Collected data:
☆ ☆ ☆ ☆ ☆

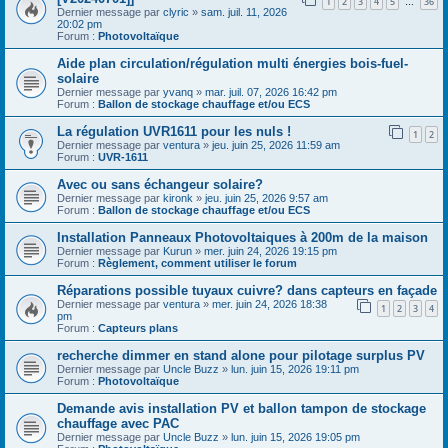
1
2
3
4
5
36
…
Dernier message par
clyric
»
sam. juil. 11, 2026
20:02 pm
Forum :
Photovoltaïque
Aide plan circulation/régulation multi énergies bois-fuel-
solaire
Dernier message par
yvanq
»
mar. juil. 07, 2026 16:42 pm
Forum :
Ballon de stockage chauffage et/ou ECS
La régulation UVR1611 pour les nuls !
1
2
Dernier message par
ventura
»
jeu. juin 25, 2026 11:59 am
Forum :
UVR-1611
Avec ou sans échangeur solaire?
Dernier message par
kironk
»
jeu. juin 25, 2026 9:57 am
Forum :
Ballon de stockage chauffage et/ou ECS
Installation Panneaux Photovoltaiques à 200m de la maison
Dernier message par
Kurun
»
mer. juin 24, 2026 19:15 pm
Forum :
Règlement, comment utiliser le forum
Réparations possible tuyaux cuivre? dans capteurs en façade
Dernier message par
ventura
»
mer. juin 24, 2026 18:38
1
2
3
4
pm
Forum :
Capteurs plans
recherche dimmer en stand alone pour pilotage surplus PV
Dernier message par
Uncle Buzz
»
lun. juin 15, 2026 19:11 pm
Forum :
Photovoltaïque
Demande avis installation PV et ballon tampon de stockage
chauffage avec PAC
Dernier message par
Uncle Buzz
»
lun. juin 15, 2026 19:05 pm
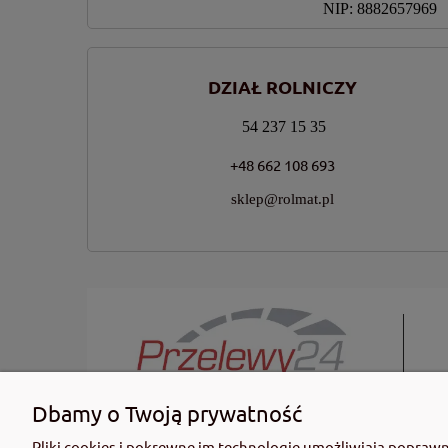
NIP: 8882657969
DZIAŁ ROLNICZY
54 237 15 35
+48 662 108 693
sklep@rolmat.pl
Dbamy o Twoją prywatność
KUPUJĄC ŚRODKI OCHRONY ROŚLIN PAMIĘTAJ: Ze środków ochro
Pliki cookies i pokrewne im technologie umożliwiają popraw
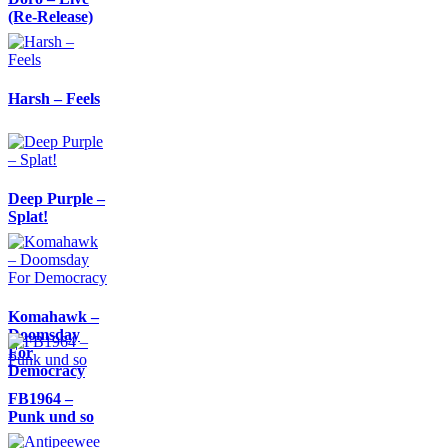
(Re-Release)
Harsh – Feels
Deep Purple –
Splat!
Komahawk –
Doomsday
For
Democracy
FB1964 –
Punk und so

☆ ☆ ☆ ☆ ☆

Please copy everything from the line containing "NIP: 8882657969" down to the end of the rows, leaving out the pictures.

**EXERCISE RESPONSE:**
NIP: 8882657969
DZIAŁ ROLNICZY
54 237 15 35
+48 662 108 693
sklep@rolmat.pl
Dbamy o Twoją prywatność
KUPUJĄC ŚRODKI OCHRONY ROŚLIN PAMIĘTAJ: Ze środków ochro
Pliki cookies i pokrewne im technologie umożliwiają popraw
(Re-Release)
Harsh – Feels
Deep Purple –
Splat!
Komahawk –
Doomsday
For
Democracy
FB1964 –
Punk und so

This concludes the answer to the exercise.